Affaire Poupette Kenza : Conversations révélées, menaces, accusations… l’influenceuse risque jusqu’à 20 ans de prison 

Publié le 25 septembre 2024 à 8:23
Instagram @poupeettte
C'est une histoire dont on n'est pas prêt de finir d'entendre parler. Après que le mari de l'influenceuse Poupette Kenza se soit rendu à la police française, de nouvelles informations ont été dévoilées. Kenza Benchrif, de son vrai nom, est sortie du silence et continue de clamer son innocence. 

Lundi 23 septembre, le blogueur Aqababe était en mesure d’affirmer sur ses réseaux sociaux qu’Allan Liehrmann, le mari de Kenza Benchrif était finalement de retour sur le territoire français après plusieurs mois à Dubaï. "D’après mes informations exclusives, Allan Liehrmann, le mari de Kenza Benchrif, s’est fait arrêter a la sortie du vol en provenance de Dubaï qu’il avait prit hier soir pour visiblement se rendre. Il a été interpellé à sa descente de l’avion à 6h20. Une nouvelle qui annonce peut-être la libération anticipée de Poupette", a-t-il écrit sur Instagram. Et d’ajouter sur X, ancien Twitter : "Personnellement, ma pensée va aux enfants d’Allan et Kenza, j’espère qu’ils sont en sécurité. Ça brise le coeur, eux n’ont rien demandé".

Des conversations avec Poupette Kenza révélées

Hier, mardi 24 septembre, nos confrères du Parisien ont fait des révélations de taille au sujet de cette affaire d’extorsion de fonds. La personne qui a été chargée de faire pression sur un ancien couple d’amis de l’influenceuse a vidé son sac et pas qu’un peu ! "En garde à vue, Éric Love O. affirme avoir été recruté par ‘une fille à Dubaï’ via les réseaux sociaux pour régler un litige", rapportent nos confrères. "Elle s’est confiée à moi et comme je travaillais dans la sécurité, elle m’a demandé si je pouvais être là pour la protéger. Je ne voulais pas extorquer, je voulais faire l’intermédiaire entre deux personnes en conflit", a assuré celui qui se faisait appeler Amadou. 

Le Parisien rapporte ensuite que dans des échanges sur Signal avec une certaine "Kenza", "l’homme lui propose ‘cinq scénarios’ pour récupérer son argent auprès du couple Caroline-Walid. Ils sont classés par ordre de violence". "Option 1, sans leur faire du mal, ni séquestrer. Je me présente comme quoi je suis ton agent.

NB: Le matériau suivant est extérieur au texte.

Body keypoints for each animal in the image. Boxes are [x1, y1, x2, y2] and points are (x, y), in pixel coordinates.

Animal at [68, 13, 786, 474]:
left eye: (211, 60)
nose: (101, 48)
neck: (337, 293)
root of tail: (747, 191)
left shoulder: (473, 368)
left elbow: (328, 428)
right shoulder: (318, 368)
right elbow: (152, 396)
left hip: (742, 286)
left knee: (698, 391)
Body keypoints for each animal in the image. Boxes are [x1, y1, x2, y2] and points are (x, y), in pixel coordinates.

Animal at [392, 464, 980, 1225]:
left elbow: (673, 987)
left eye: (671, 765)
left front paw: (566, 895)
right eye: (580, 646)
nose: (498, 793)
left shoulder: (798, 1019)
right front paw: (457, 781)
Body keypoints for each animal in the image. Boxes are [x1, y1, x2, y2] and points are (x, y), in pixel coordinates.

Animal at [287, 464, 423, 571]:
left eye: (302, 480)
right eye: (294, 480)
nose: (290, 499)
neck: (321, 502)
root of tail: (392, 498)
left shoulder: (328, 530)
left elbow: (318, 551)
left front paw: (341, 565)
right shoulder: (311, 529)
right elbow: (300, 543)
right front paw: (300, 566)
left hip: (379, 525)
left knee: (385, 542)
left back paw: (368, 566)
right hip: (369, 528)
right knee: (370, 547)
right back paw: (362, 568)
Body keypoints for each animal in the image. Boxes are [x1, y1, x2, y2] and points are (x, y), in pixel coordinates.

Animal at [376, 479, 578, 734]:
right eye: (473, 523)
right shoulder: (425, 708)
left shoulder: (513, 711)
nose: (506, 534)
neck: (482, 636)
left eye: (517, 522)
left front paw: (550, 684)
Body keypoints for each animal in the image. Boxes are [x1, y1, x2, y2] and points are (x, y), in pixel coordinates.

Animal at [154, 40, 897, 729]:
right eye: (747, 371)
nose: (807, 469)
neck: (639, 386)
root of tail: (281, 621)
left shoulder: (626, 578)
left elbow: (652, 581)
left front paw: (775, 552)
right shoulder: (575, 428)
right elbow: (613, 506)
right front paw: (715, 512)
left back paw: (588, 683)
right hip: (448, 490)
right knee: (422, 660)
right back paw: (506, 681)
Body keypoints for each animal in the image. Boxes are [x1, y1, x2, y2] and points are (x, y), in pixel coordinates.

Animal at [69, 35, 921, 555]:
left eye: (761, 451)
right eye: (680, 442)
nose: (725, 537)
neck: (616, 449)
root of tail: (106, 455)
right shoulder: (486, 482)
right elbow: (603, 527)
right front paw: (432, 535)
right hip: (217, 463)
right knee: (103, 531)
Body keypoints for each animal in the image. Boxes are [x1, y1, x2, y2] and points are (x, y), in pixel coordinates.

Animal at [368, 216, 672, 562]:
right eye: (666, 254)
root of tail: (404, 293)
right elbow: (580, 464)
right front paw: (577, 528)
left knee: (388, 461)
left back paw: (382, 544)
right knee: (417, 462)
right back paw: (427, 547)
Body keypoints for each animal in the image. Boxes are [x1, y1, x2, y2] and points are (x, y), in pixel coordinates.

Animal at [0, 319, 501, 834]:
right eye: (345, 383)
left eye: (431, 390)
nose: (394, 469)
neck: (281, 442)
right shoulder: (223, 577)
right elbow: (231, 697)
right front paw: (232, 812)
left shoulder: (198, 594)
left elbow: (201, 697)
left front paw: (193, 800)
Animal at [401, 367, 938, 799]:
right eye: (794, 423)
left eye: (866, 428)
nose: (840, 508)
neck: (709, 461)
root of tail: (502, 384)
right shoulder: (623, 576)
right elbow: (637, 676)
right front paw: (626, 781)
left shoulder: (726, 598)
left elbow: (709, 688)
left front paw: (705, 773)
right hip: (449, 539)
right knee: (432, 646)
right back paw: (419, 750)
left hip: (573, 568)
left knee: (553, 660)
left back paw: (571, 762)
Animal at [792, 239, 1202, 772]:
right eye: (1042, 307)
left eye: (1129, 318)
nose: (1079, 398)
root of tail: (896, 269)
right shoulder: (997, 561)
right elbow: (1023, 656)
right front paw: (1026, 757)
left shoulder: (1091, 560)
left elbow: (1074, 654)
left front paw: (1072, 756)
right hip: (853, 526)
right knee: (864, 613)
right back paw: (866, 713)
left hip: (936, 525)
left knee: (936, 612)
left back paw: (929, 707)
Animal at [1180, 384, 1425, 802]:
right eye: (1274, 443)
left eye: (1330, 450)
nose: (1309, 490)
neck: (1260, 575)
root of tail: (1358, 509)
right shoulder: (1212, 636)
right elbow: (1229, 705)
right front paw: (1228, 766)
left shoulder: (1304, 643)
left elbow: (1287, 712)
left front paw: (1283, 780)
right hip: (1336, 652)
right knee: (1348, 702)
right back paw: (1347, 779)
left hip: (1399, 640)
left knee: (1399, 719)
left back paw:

Tu risques pas grand-chose (…) Option 5, je vais chercher un deuxième [complice] pour le noir (Walid). (…) Et quand c’est le bon moment, on fait ce qu’on a à faire", a écrit Éric Love O. Et ce n’est pas tout ! L’homme a également proposé "d’agresser" le couple devant la crèche avec l’aide de l’influenceuse. "Donc j’ai payé 25 000 euros pour une pression devant une école en disant que t’es mon agent ? (…) Quand tu prends un tel montant pour une opération, c’est pas à la cliente de te dire quoi faire non ? (…) Frère, qui attend quoi là ? Gère moi ça vite. Je pense avoir fait preuve d’énormément de patience", lui aurait écrit Kenza. 

L’influenceuse sort du silence et accuse Allan, son mari

Alors qu’elle a été confrontée à ces conversations lors de son interrogatoire le 7 juillet dernier, la maman de deux enfants, enceinte du troisième, continue d’affirmer qu’elle n’est pas l’autrice de ces messages. Pire, elle affirme que ce n’est autre que son mari qui en est l’auteur. Elle a juré face à la juge d’instruction : "Ces messages-là c’est pas moi, c’est mon mari. C’est lui qui a l’application. En fait, comment dire, je sais très bien que ce qui s’est passé là que c’est comment dire illégal. Dans le fond mon mari et moi, on n’est pas des criminels, on n’est pas des mauvaises personnes. On voulait juste récupérer notre argent".

Pourtant, Éric Love O. n’évoque à aucun moment Allan dans ses messages et l’usage du féminin dans les conversations indique qu’il s’adressait donc à une femme, surtout que la ligne téléphonique est bien celle de Poupette Kenza. Lors de son audition, cette dernière a fini par reconnaître qu’elle pensait engager un "médiateur de confiance". "Il n’a jamais été réfléchi d’un crime (sic). Je n’ai pas dit de menacer, je lui ai dit qu’il devait récupérer l’argent de la meilleure manière, sans violence", s’est-elle défendue. Mise en examen, elle risque jusqu’à 20 ans de prison.